-- Work instruction --
Report only the number of lines in this material that include the string "front".
|---|
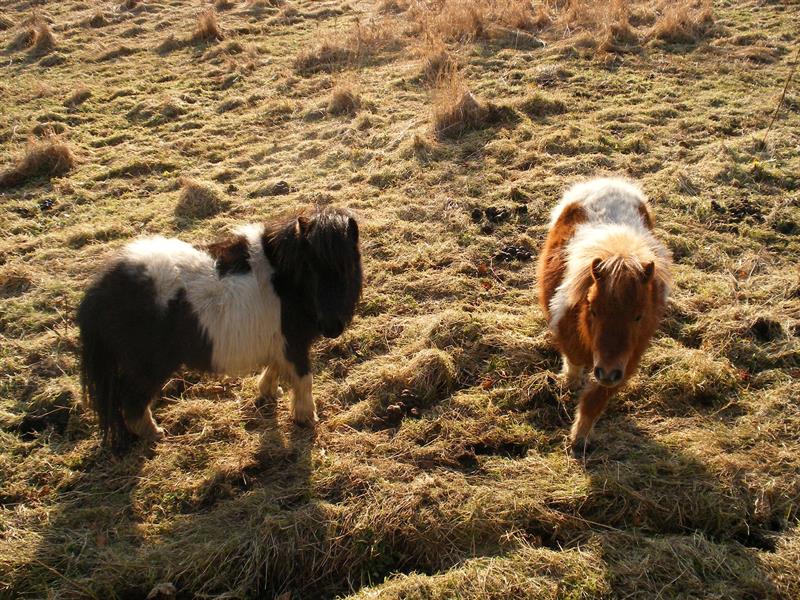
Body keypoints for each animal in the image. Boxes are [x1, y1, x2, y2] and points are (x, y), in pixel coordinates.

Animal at [75, 206, 362, 450]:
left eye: (348, 267)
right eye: (309, 269)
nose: (332, 326)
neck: (285, 279)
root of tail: (100, 291)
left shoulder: (281, 342)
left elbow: (274, 366)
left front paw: (269, 391)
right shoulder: (294, 343)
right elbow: (303, 378)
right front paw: (306, 417)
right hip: (147, 369)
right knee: (132, 403)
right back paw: (154, 434)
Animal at [536, 178, 672, 454]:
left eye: (639, 316)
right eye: (594, 309)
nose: (608, 372)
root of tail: (609, 182)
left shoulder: (627, 363)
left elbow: (594, 401)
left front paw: (579, 439)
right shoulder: (569, 333)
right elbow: (574, 360)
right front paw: (569, 382)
|---|
-- Response area --
4